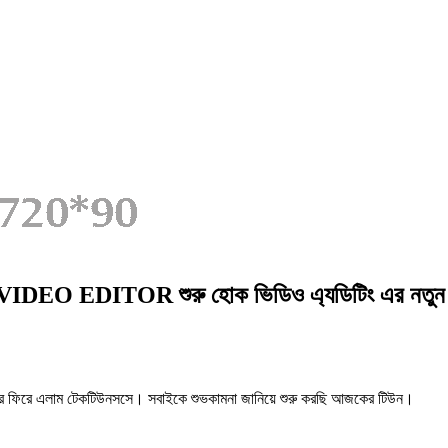
IDEO EDITOR শুরু হোক ভিডিও এ্যডিটিং এর নতুন পথ
িরে এলাম টেকটিউনসসে। সবাইকে শুভকামনা জানিয়ে শুরু করছি আজকের টিউন।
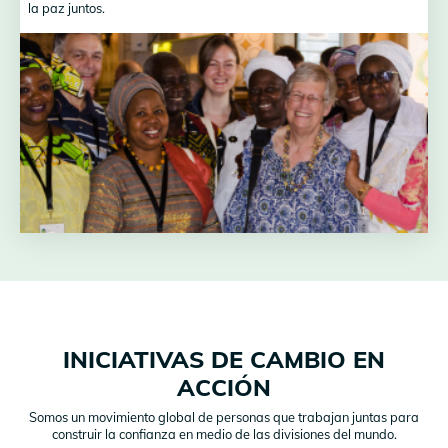
la paz juntos.
INICIATIVAS DE CAMBIO EN
ACCIÓN
Somos un movimiento global de personas que trabajan juntas para
construir la confianza en medio de las divisiones del mundo.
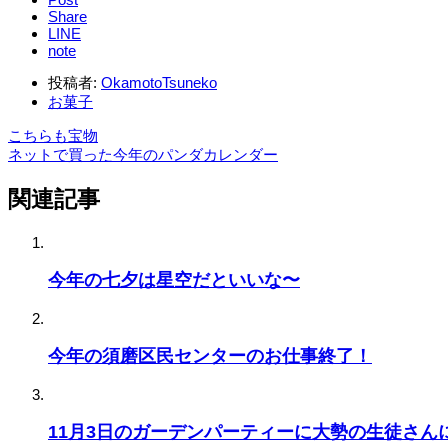
Share
LINE
note
投稿者:
OkamotoTsuneko
お菓子
こちらも宝物
ネットで買った今年のパンダカレンダー
関連記事
今年の七夕は星空だといいな〜
今年の須磨区民センターのお仕事終了！
11月3日のガーデンパーティーに大勢の生徒さん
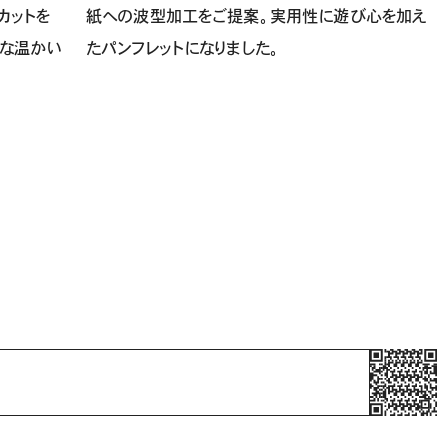
カットを
紙への波型加工をご提案。実用性に遊び心を加え
うな温かい
たパンフレットになりました。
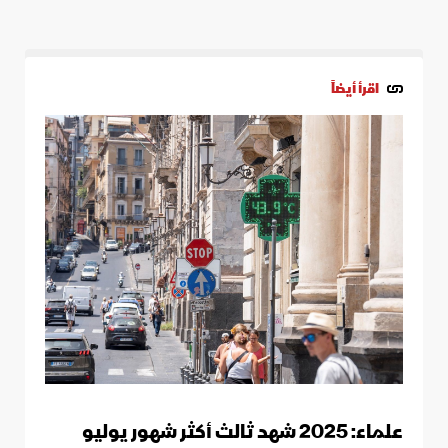
اقرأ أيضاً
علماء: 2025 شهد ثالث أكثر شهور يوليو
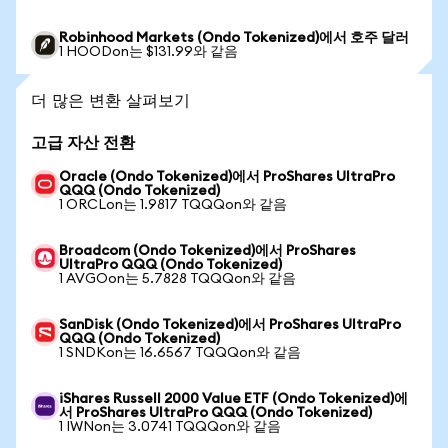
Robinhood Markets (Ondo Tokenized)에서 호주 달러
1 HOODon는 $131.99와 같음
더 많은 변환 살펴보기
고급 자산 전환
Oracle (Ondo Tokenized)에서 ProShares UltraPro
QQQ (Ondo Tokenized)
1 ORCLon는 1.9817 TQQQon와 같음
Broadcom (Ondo Tokenized)에서 ProShares
UltraPro QQQ (Ondo Tokenized)
1 AVGOon는 5.7828 TQQQon와 같음
SanDisk (Ondo Tokenized)에서 ProShares UltraPro
QQQ (Ondo Tokenized)
1 SNDKon는 16.6567 TQQQon와 같음
iShares Russell 2000 Value ETF (Ondo Tokenized)에
서 ProShares UltraPro QQQ (Ondo Tokenized)
1 IWNon는 3.0741 TQQQon와 같음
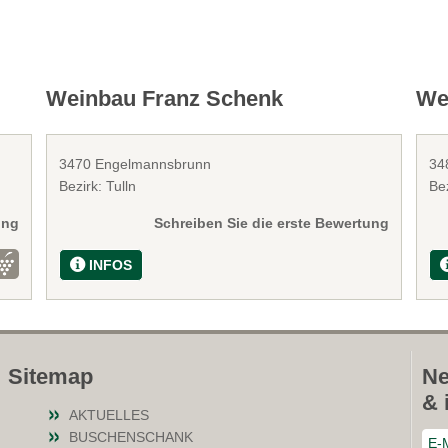
Weinbau Franz Schenk
We
3470 Engelmannsbrunn
34
Bezirk: Tulln
Bez
ung
Schreiben Sie die erste Bewertung
INFOS
Sitemap
Ne
& 
AKTUELLES
BUSCHENSCHANK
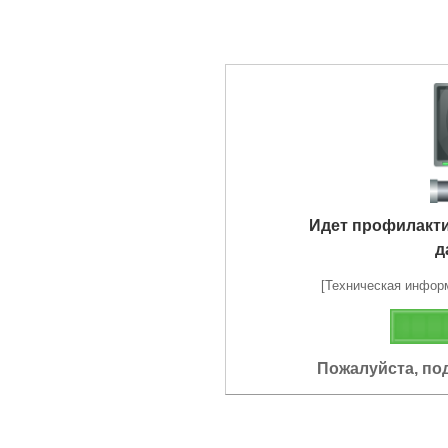
Идет профилакт
д
[Техническая информа
Пожалуйста, по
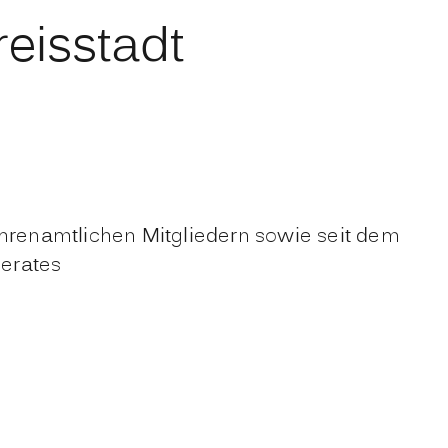
reisstadt
hrenamtlichen Mitgliedern sowie seit dem
derates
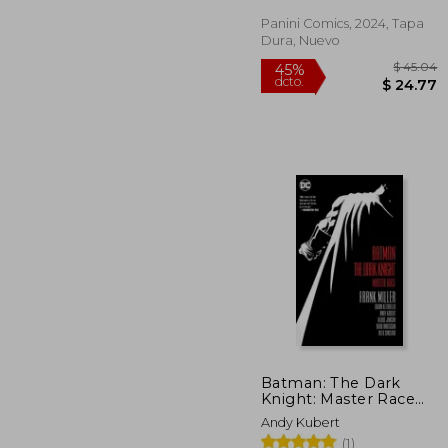
Panini Comics, 2024, Tapa
Dura, Nuevo
$
45%
dcto.
$ 
Batman: The Dark
Knight: Master Race
(en Inglés)
Andy Kubert
(1)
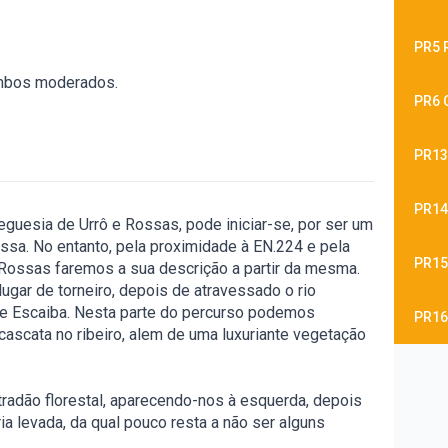
PR5 
mbos moderados.
PR6 
PR13
PR14
eguesia de Urrô e Rossas, pode iniciar-se, por ser um
ssa. No entanto, pela proximidade à EN.224 e pela
PR15
e Rossas faremos a sua descrição a partir da mesma.
lugar de torneiro, depois de atravessado o rio
 de Escaiba. Nesta parte do percurso podemos
PR16
ascata no ribeiro, alem de uma luxuriante vegetação
tradão florestal, aparecendo-nos à esquerda, depois
ia levada, da qual pouco resta a não ser alguns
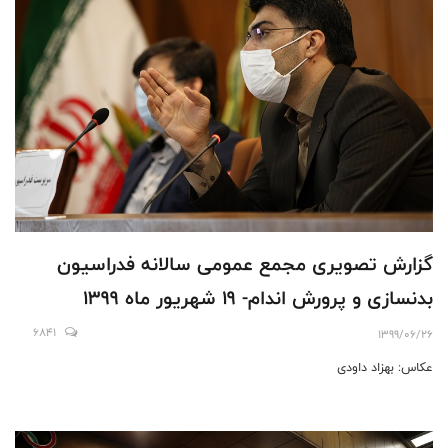
گزارش تصویری مجمع عمومی سالانه فدراسیون
بدنسازی و پرورش اندام- 19 شهریور ماه 1399
6841
1399/06/26
عکاس: بهزاد داودی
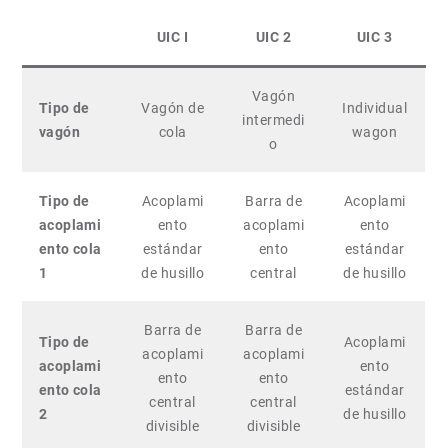
UIC I
UIC 2
UIC 3
Vagón
Tipo de
Vagón de
Individual
intermedi
vagón
cola
wagon
o
Tipo de
Acoplami
Barra de
Acoplami
acoplami
ento
acoplami
ento
ento cola
estándar
ento
estándar
1
de husillo
central
de husillo
Barra de
Barra de
Tipo de
Acoplami
acoplami
acoplami
acoplami
ento
ento
ento
ento cola
estándar
central
central
2
de husillo
divisible
divisible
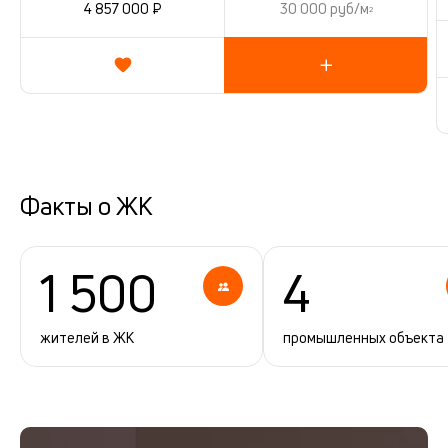
4 857 000 ₽
30 000 руб/м
2
Факты о ЖК
1 500
4
жителей в ЖК
промышленных объекта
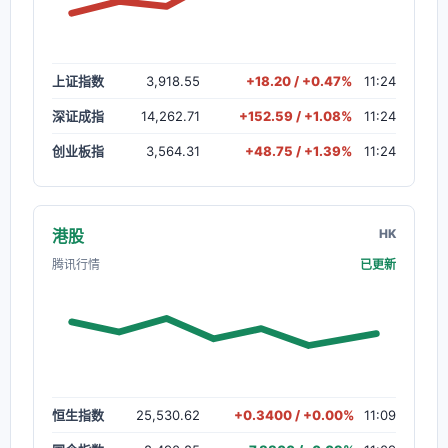
上证指数
3,918.55
+18.20 / +0.47%
11:24
深证成指
14,262.71
+152.59 / +1.08%
11:24
创业板指
3,564.31
+48.75 / +1.39%
11:24
港股
HK
腾讯行情
已更新
恒生指数
25,530.62
+0.3400 / +0.00%
11:09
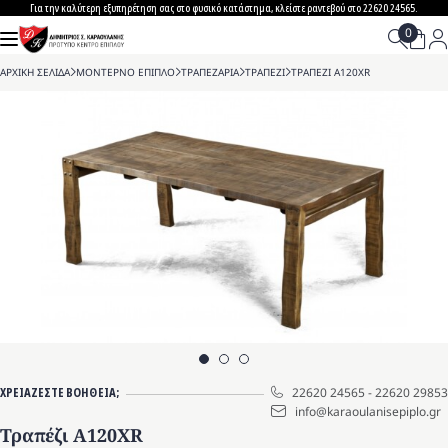
Skip
Για την καλύτερη εξυπηρέτηση σας στο φυσικό κατάστημα, κλείστε ραντεβού στο 22620 24565.
to
content
ΑΡΧΙΚΗ ΣΕΛΙΔΑ
>
ΜΟΝΤΕΡΝΟ ΕΠΙΠΛΟ
>
ΤΡΑΠΕΖΑΡΙΑ
>
ΤΡΑΠΕΖΙ
>
ΤΡΑΠΕΖΙ A120XR
ΧΡΕΙΑΖΕΣΤΕ ΒΟΗΘΕΙΑ;
22620 24565
-
22620 29853
info@karaoulanisepiplo.gr
Τραπέζι A120XR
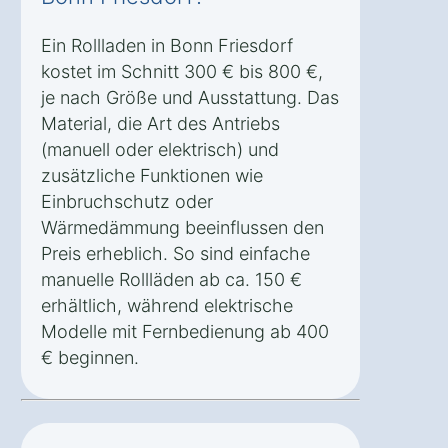
Ein Rollladen in Bonn Friesdorf
kostet im Schnitt 300 € bis 800 €,
je nach Größe und Ausstattung. Das
Material, die Art des Antriebs
(manuell oder elektrisch) und
zusätzliche Funktionen wie
Einbruchschutz oder
Wärmedämmung beeinflussen den
Preis erheblich. So sind einfache
manuelle Rollläden ab ca. 150 €
erhältlich, während elektrische
Modelle mit Fernbedienung ab 400
€ beginnen.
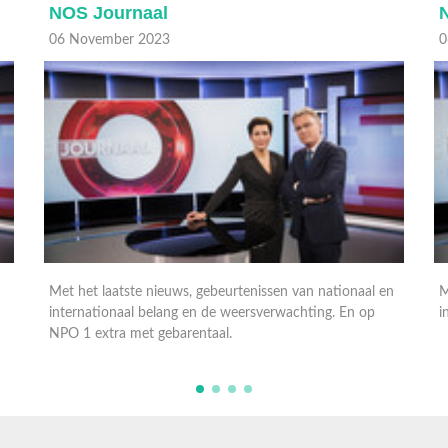
NOS Journaal
06 November 2023
0
n
Met het laatste nieuws, gebeurtenissen van nationaal en
M
internationaal belang en de weersverwachting.
i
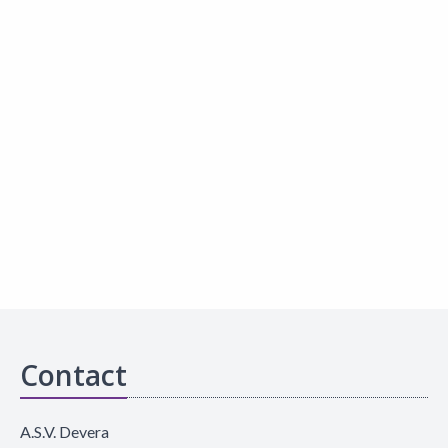
Contact
A.S.V. Devera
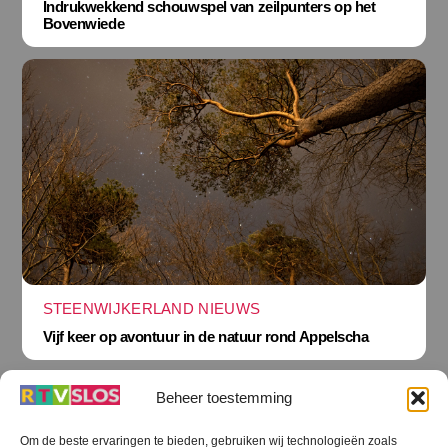
Indrukwekkend schouwspel van zeilpunters op het
Bovenwiede
STEENWIJKERLAND NIEUWS
Vijf keer op avontuur in de natuur rond Appelscha
Beheer toestemming
Om de beste ervaringen te bieden, gebruiken wij technologieën zoals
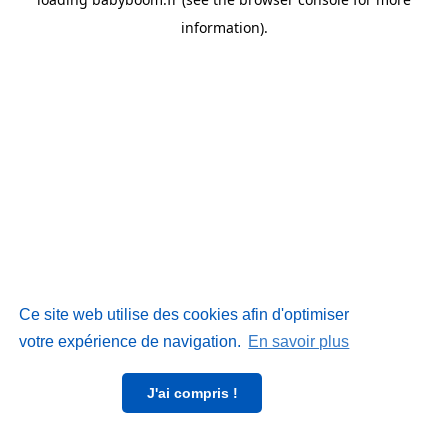
information)
.
Ce site web utilise des cookies afin d'optimiser
votre expérience de navigation.
En savoir plus
J'ai compris !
=====
▶ _TASK STATEMENT_: Tell how many lines in the listing include the string "UltraPro", and write nothing but that number.

▶ _TASK RESULT_: 4